Some of the communities experiencing the most rapid changes in Pennsylvania are those that abut colleges and universities.
State College, for instance, has boomed in recent years largely due to the growing influence of Pennsylvania State University’s Main Campus. In general, this development has been positive for surrounding Center County, where there’s been a 10 percent rise in median household income since 2009.
But this growth hasn’t necessarily been a tide that’s lifted all boats, leaving fewer options for affordable housing in the area.
One option that’s been particularly diminished recently: mobile homes. Since 2013, about 200 mobile-home units in State College have been lost because the land surrounding the university has increased in value.
To former mobile-home resident Matt Rooke, this change looks and feels a lot like gentrification, a concept more often linked to development in urban centers like Philadelphia and Pittsburgh — less so in Centre County.
“The fact that I’m one of the few people who are still in town is because of the fact that I have a professional job and was able to afford it,” Rooke said. “But I regret that so many of my neighbors didn’t have that same opportunity.”
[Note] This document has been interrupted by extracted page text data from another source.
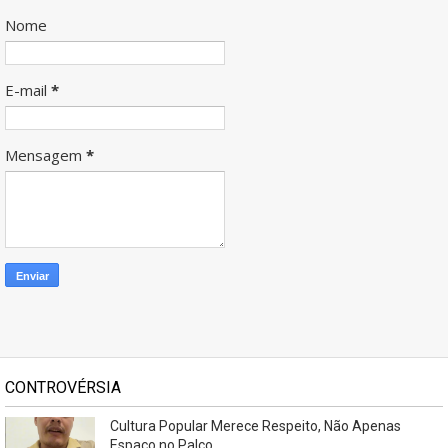
Nome
E-mail
*
Mensagem
*
CONTROVÉRSIA
Cultura Popular Merece Respeito, Não Apenas
Espaço no Palco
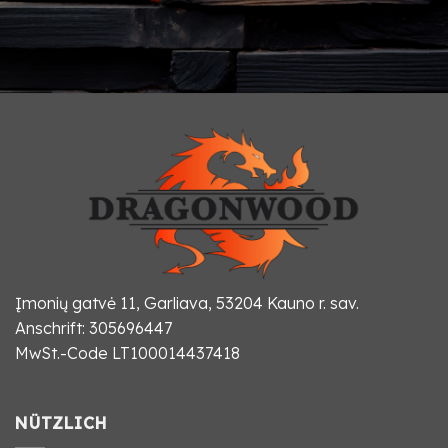
Įmonių gatvė 11, Garliava, 53204 Kauno r. sav.
Anschrift: 305696447
MwSt.-Code LT100014437418
NÜTZLICH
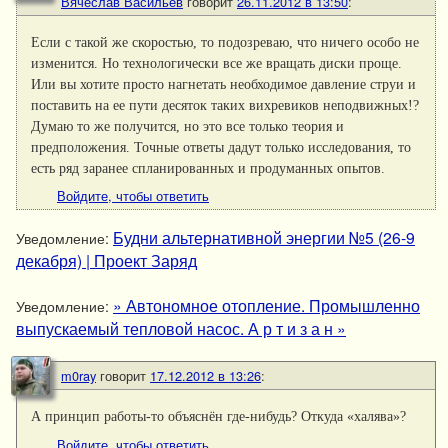
Вячеслав Васильев
говорит
26.11.2012 в 13:50
:
Если с такой же скоростью, то подозреваю, что ничего особо не
изменится. Но технологически все же вращать диски проще.
Или вы хотите просто нагнетать необходимое давление струи и
поставить на ее пути десяток таких вихревиков неподвижных!?
Думаю то же получится, но это все только теория и
предположения. Точные ответы дадут только исследования, то
есть ряд заранее спланированных и продуманных опытов.
Войдите, чтобы ответить
Будни альтернативной энергии №5 (26-9
Уведомление:
декабря) | Проект Заряд
» Автономное отопление. Промышленно
Уведомление:
выпускаемый тепловой насос. А р т и з а н »
m0ray
говорит
17.12.2012 в 13:26
:
А принцип работы-то объяснён где-нибудь? Откуда «халява»?
Войдите, чтобы ответить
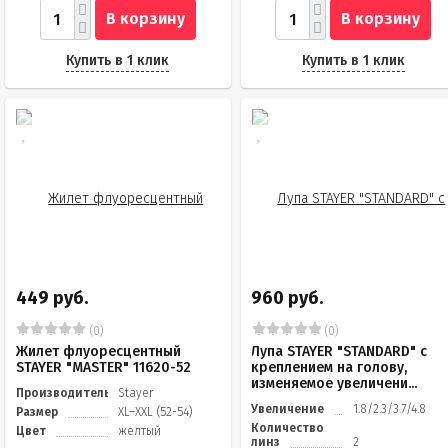
В корзину
В корзину
Купить в 1 клик
Купить в 1 клик
449 руб.
960 руб.
(0)
(0)
Жилет флуоресцентный
Лупа STAYER "STANDARD" с
STAYER "MASTER" 11620-52
креплением на голову,
изменяемое увеличени...
Производитель
Stayer
Увеличение
1.8/2.3/3.7/4.8
Размер
XL–XXL (52-54)
Количество
Цвет
желтый
линз
2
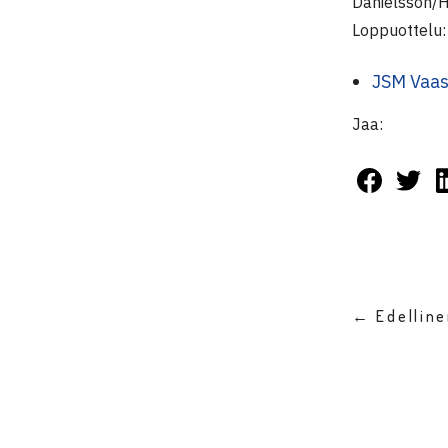
Danielsson/H
Loppuottelu:
JSM Vaa
Jaa:
← Edellin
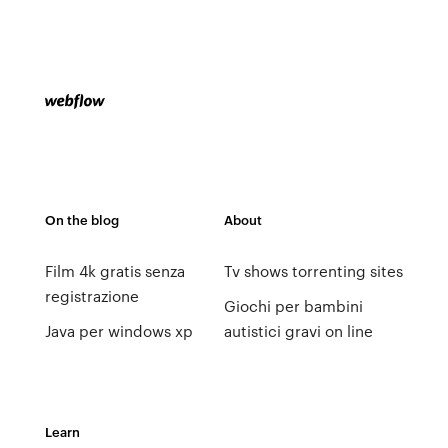
On the blog
About
Film 4k gratis senza
Tv shows torrenting sites
registrazione
Giochi per bambini
Java per windows xp
autistici gravi on line
Learn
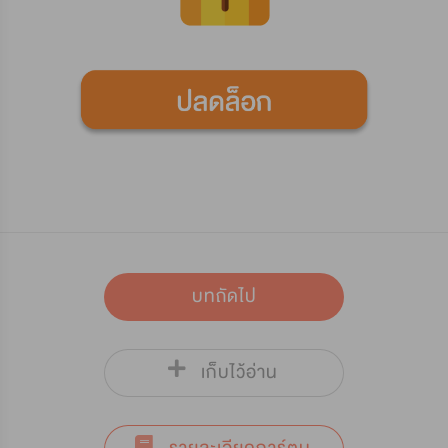
บทถัดไป
เก็บไว้อ่าน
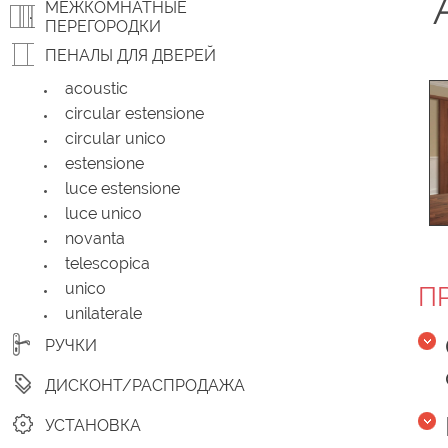
МЕЖКОМНАТНЫЕ
ПЕРЕГОРОДКИ
ПЕНАЛЫ ДЛЯ ДВЕРЕЙ
acoustic
circular estensione
circular unico
estensione
luce estensione
luce unico
novanta
telescopica
unico
П
unilaterale
РУЧКИ
ДИСКОНТ/РАСПРОДАЖА
УСТАНОВКА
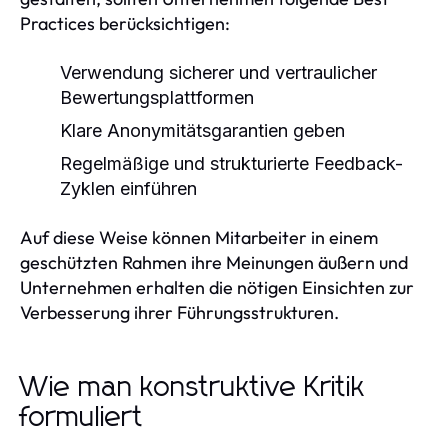
Practices berücksichtigen:
Verwendung sicherer und vertraulicher
Bewertungsplattformen
Klare Anonymitätsgarantien geben
Regelmäßige und strukturierte Feedback-
Zyklen einführen
Auf diese Weise können Mitarbeiter in einem
geschützten Rahmen ihre Meinungen äußern und
Unternehmen erhalten die nötigen Einsichten zur
Verbesserung ihrer Führungsstrukturen.
Wie man konstruktive Kritik
formuliert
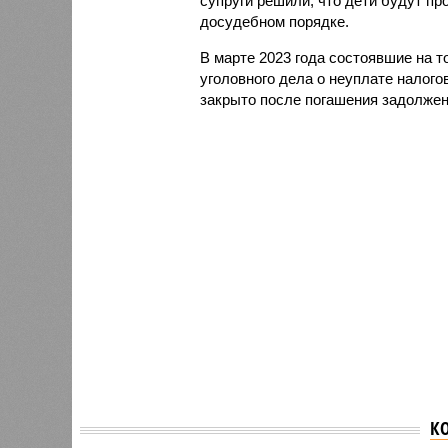
супруги решили, что дети будут п
досудебном порядке.
В марте 2023 года состоявшие на 
уголовного дела о неуплате налого
закрыто после погашения задолжен
К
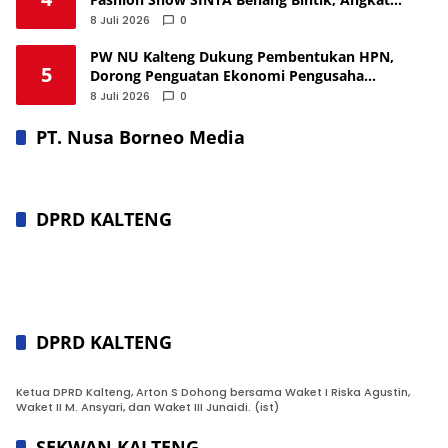
Budaya Lokal
8 Juli 2026
0
PW NU Kalteng Dukung Pembentukan HPN,
5
Dorong Penguatan Ekonomi Pengusaha
Nahdliyin
8 Juli 2026
0
PT. Nusa Borneo Media
DPRD KALTENG
DPRD KALTENG
Ketua DPRD Kalteng, Arton S Dohong bersama Waket I Riska Agustin,
Waket II M. Ansyari, dan Waket III Junaidi. (ist)
SEKWAN KALTENG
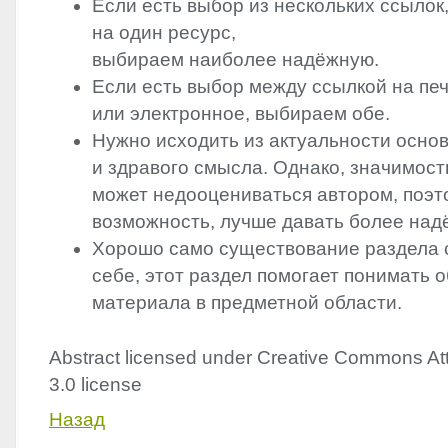
Если есть выбор из нескольких ссыло
на один ресурс,
выбираем наиболее надёжную.
Если есть выбор между ссылкой на пе
или электронное, выбираем обе.
Нужно исходить из актуальности осно
и здравого смысла. Однако, значимос
может недооцениваться автором, поэто
возможность, лучше давать более над
Хорошо само существование раздела 
себе, этот раздел помогает понимать 
материала в предметной области.
Abstract licensed under Creative Commons Att
3.0 license
Назад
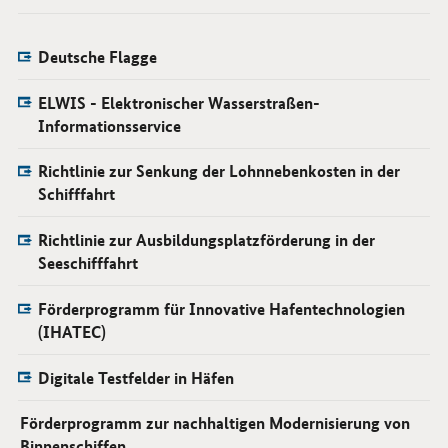
Deutsche Flagge
ELWIS - Elektronischer Wasserstraßen-
Informationsservice
Richtlinie zur Senkung der Lohnnebenkosten in der
Schifffahrt
Richtlinie zur Ausbildungsplatzförderung in der
Seeschifffahrt
Förderprogramm für Innovative Hafentechnologien
(IHATEC)
Digitale Testfelder in Häfen
Förderprogramm zur nachhaltigen Modernisierung von
Binnenschiffen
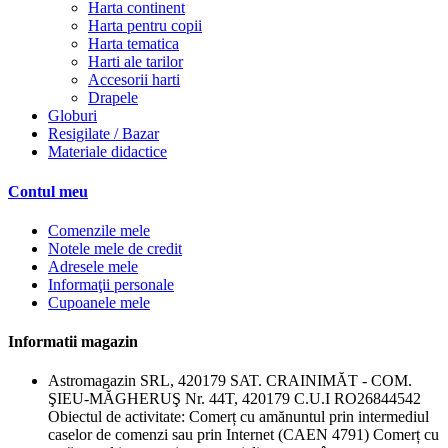
Harta continent
Harta pentru copii
Harta tematica
Harti ale tarilor
Accesorii harti
Drapele
Globuri
Resigilate / Bazar
Materiale didactice
Contul meu
Comenzile mele
Notele mele de credit
Adresele mele
Informaţii personale
Cupoanele mele
Informatii magazin
Astromagazin SRL, 420179 SAT. CRAINIMĂT - COM.
ŞIEU-MĂGHERUŞ Nr. 44T, 420179 C.U.I RO26844542
Obiectul de activitate: Comerț cu amănuntul prin intermediul
caselor de comenzi sau prin Internet (CAEN 4791) Comerț cu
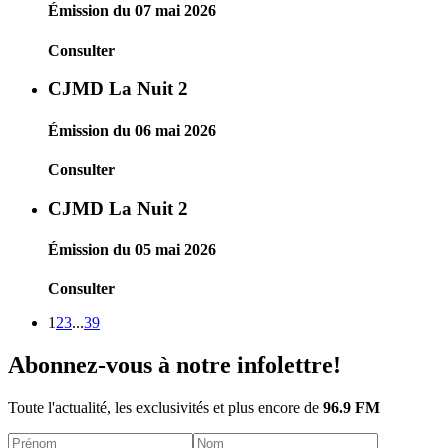
Émission du 07 mai 2026
Consulter
CJMD La Nuit 2
Émission du 06 mai 2026
Consulter
CJMD La Nuit 2
Émission du 05 mai 2026
Consulter
1
2
3
...
39
Abonnez-vous à notre infolettre!
Toute l'actualité, les exclusivités et plus encore de
96.9 FM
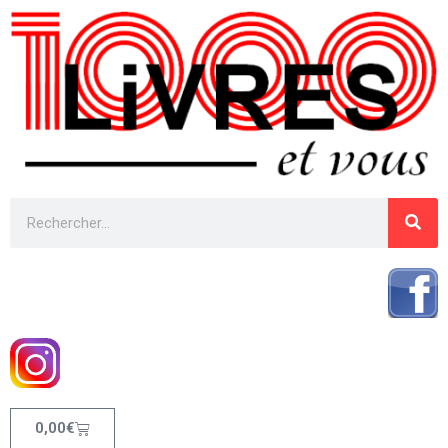
0,00
€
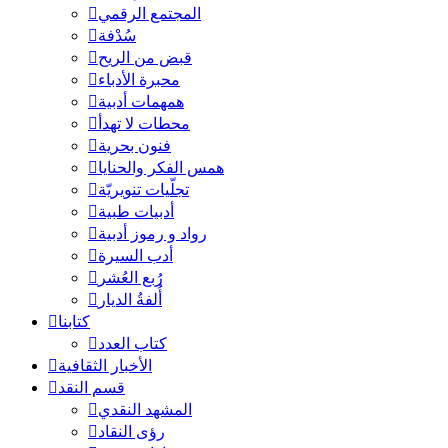
المجتمع الرقمي
سُدْفة
قبض من الريح
محبرة الأدباء
همهمات أدبية
محطات لا تهدأ
فنون بحرية
همس الفكر والحنايا
تجلّيات تنويريّة
أدبيات طبية
رواد و رموز أدبية
أدب السيرة
رُبع العُشر
أُلفةُ الديار
كتابنا
كتاب العدد
الأخبار الثقافية
قسم النقد
المشهد النقدي
رؤى النقاد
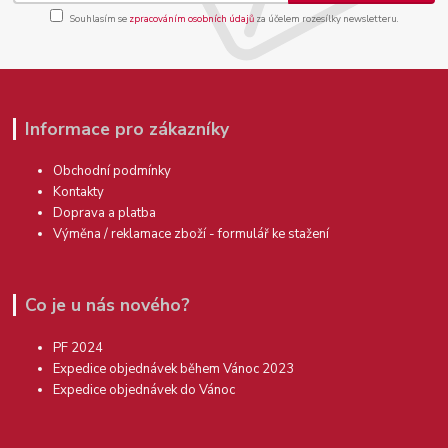
Souhlasím se
zpracováním osobních údajů
za účelem rozesílky newsletteru.
Informace pro zákazníky
Obchodní podmínky
Kontakty
Doprava a platba
Výměna / reklamace zboží - formulář ke stažení
Co je u nás nového?
PF 2024
Expedice objednávek během Vánoc 2023
Expedice objednávek do Vánoc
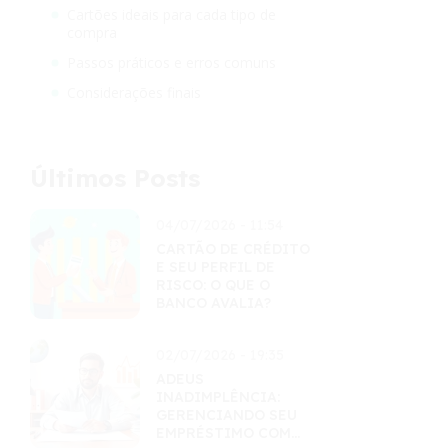
Cartões ideais para cada tipo de
compra
Passos práticos e erros comuns
Considerações finais
Últimos Posts
04/07/2026 - 11:54
CARTÃO DE CRÉDITO
E SEU PERFIL DE
RISCO: O QUE O
BANCO AVALIA?
02/07/2026 - 19:35
ADEUS
INADIMPLÊNCIA:
GERENCIANDO SEU
EMPRÉSTIMO COM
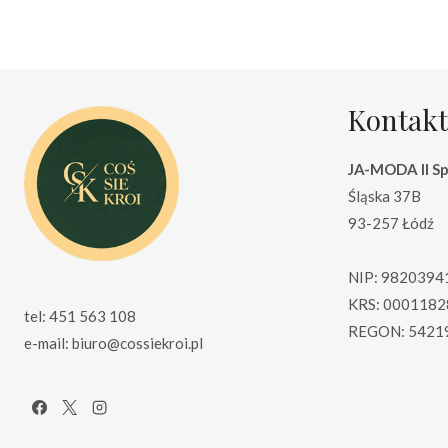
165.00 zł.
115.00 zł.
6
Kontakt
JA-MODA II Sp.
Śląska 37B
93-257 Łódź
NIP: 9820394
KRS: 0001182
tel: 451 563 108
REGON: 5421
e-mail: biuro@cossiekroi.pl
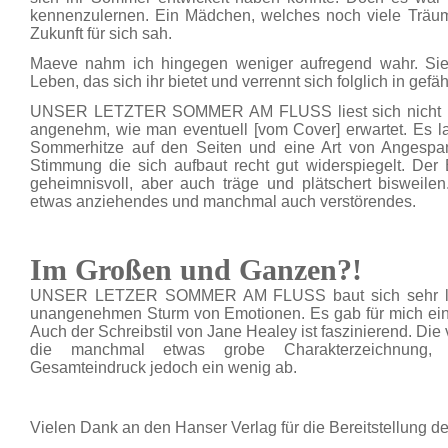
kennenzulernen. Ein Mädchen, welches noch viele Träu
Zukunft für sich sah.
Maeve nahm ich hingegen weniger aufregend wahr. Sie
Leben, das sich ihr bietet und verrennt sich folglich in gefä
UNSER LETZTER SOMMER AM FLUSS liest sich nicht luft
angenehm, wie man eventuell [vom Cover] erwartet. Es la
Sommerhitze auf den Seiten und eine Art von Angespann
Stimmung die sich aufbaut recht gut widerspiegelt. Der E
geheimnisvoll, aber auch träge und plätschert bisweile
etwas anziehendes und manchmal auch verstörendes.
Im Großen und Ganzen?!
UNSER LETZER SOMMER AM FLUSS baut sich sehr lan
unangenehmen Sturm von Emotionen. Es gab für mich ein
Auch der Schreibstil von Jane Healey ist faszinierend. Di
die manchmal etwas grobe Charakterzeichnung,
Gesamteindruck jedoch ein wenig ab.
Vielen Dank an den Hanser Verlag für die Bereitstellung 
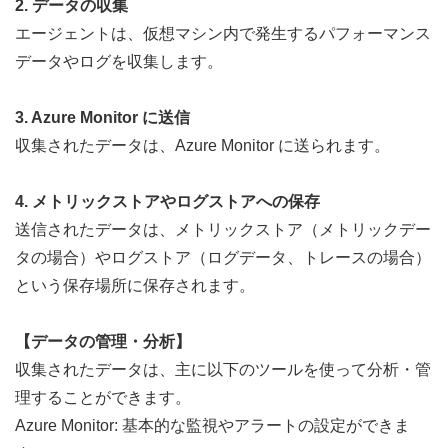
2. データの収集
エージェントは、仮想マシン内で発生するパフォーマンス
データやログを収集します。
3. Azure Monitor に送信
収集されたデータは、Azure Monitor に送られます。
4. メトリックストアやログストアへの保存
送信されたデータは、メトリックストア（メトリックデー
タの場合）やログストア（ログデータ、トレースの場合）
という保存場所に保存されます。
【データの管理・分析】
収集されたデータは、主に以下のツールを使って分析・管
理することができます。
Azure Monitor: 基本的な監視やアラートの設定ができま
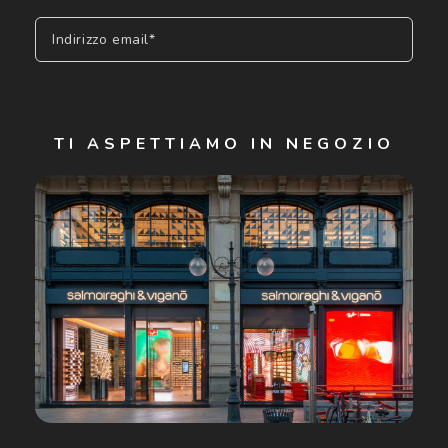
Indirizzo email*
Iscriviti
TI ASPETTIAMO IN NEGOZIO
Cliccando su "Iscriviti", confermo di avere più di 16 anni e
acconsento all'utilizzo dei miei Dati Personali da parte di
Luxottica Group S.p.A. per l'invio di offerte speciali, novità
ed altre comunicazioni di carattere pubblicitario (consultare
Informativa sulla privacy
per ulteriori informazioni).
Rooke lived at the Hilltop Mobile Home Park, which once sat on the outskirts of Penn State’s main campus. A graduate student at the time, he chose to live there for its affordability. His monthly rent was about $400.
“Four hundred dollars a month is almost half of what you’d be paying for a one- or two-bedroom apartment in town,” he said.
According to U.S. Census data, the median value of a mobile home in Centre County is about $22,000, about nine times less than the cost of a traditional house.
Then, in fall 2012, came the news the park was closing, as the owners sold the land to a developer.
Rooke, who was on his way to a career in engineering, was able to deal with the change relatively easily. But many of his neighbors were angry with the decision. Mobile homes aren’t actually that mobile, and it costs a lot to either move them or destroy them. Overall, as residents weighed their options — finding limited housing options in the area comparable in price — many were displaced.
“Several moved way out of town. One ended up in the Scranton area. I haven’t kept in touch with all of them. Some were able to make it work and stay in town still, but many of them had to totally leave the area. And that’s hard,” Rooke said.
He now owns a home in Lemont, a quiet neighborhood less than a mile away from the Hilltop site, living with his wife and their dog.
Centre County’s office of human services says it worked directly with about a third of the Hilltop residents to ease the transition.
‘Town’ and ‘gown’
The developer who bought the Hilltop site planned to use the space to create new student housing. To Rooke, that perfectly illustrated the tension in State College’s “town” vs “gown” dynamic.
“We know that students are what make this town run, the university is the epicenter of our economic activity and everything else,” he said. “But…isn’t there a better way?”
The township, though, later declined to rezone the land for student housing; so that deal eventually fell through. And the land has been vacant now for four years.
The 24-acre property was finally sold in March at a price of over seven million dollars. That’s more than seven times the property’s market value in 1994, according to the Centre County Recorder of Deeds.
“When we displace mobile homes, and put them farther away, and then replace them with newer infrastructure that is meant to raise up the prices, I think you can definitely call that gentrification,” said Clio Andris, an associate professor in Penn State’s Geography Department.
Andris is the director of the Friendly Cities Lab at Penn State, researching how people interact with their geographic spaces. She said displacement means more than just moving. Often residents are pushed to places where there’s less access to grocery stores, public transportation and other services.
“If they’re living in a mobile home community, they’re usually in a lower socioeconomic class,” she said. “Moving people away is adding an extra cost to their lives because now they have to travel farther for things, they have to look into owning a car.”
Other onlookers saw the closure of the park as a watershed moment that reflects the larger debate over changes in the area.
Morgan Wasikonis is executive director of Housing Transitions in State College. The organization helps people find affordable housing. She says displacement can also mean a poorer quality of life.
“It’s not just that people’s jobs are here, it’s that their community was in the mobile home park,” Wasikonis said. “The one woman who always makes sure the kids got off the bus safely – they were losing that, that person can’t move with them. To lose that sort of community really has an effect on people’s quality of life.”
Hilltop was one of several mobile home parks to close in recent years in the area. Developers who bought one of the other former sites have proposed a plan that includes an eight-story hotel, retail and residential and commercial buildings.
Township leaders are reviewing that zoning request. Patton Township manager Doug Erickson says the potential increase in tax revenue from this development will most likely provide services for the township.
“We’re just glad to see something coming up and get this land back, what I’ll call, in production,” Erickson said.
Many neighbors, though, object to what they see as over-development.
That complaint, along with displacement, both speak to central questions for the area: As the university fuels the expansion of the town’s footprint, what’s the cost? And who benefits?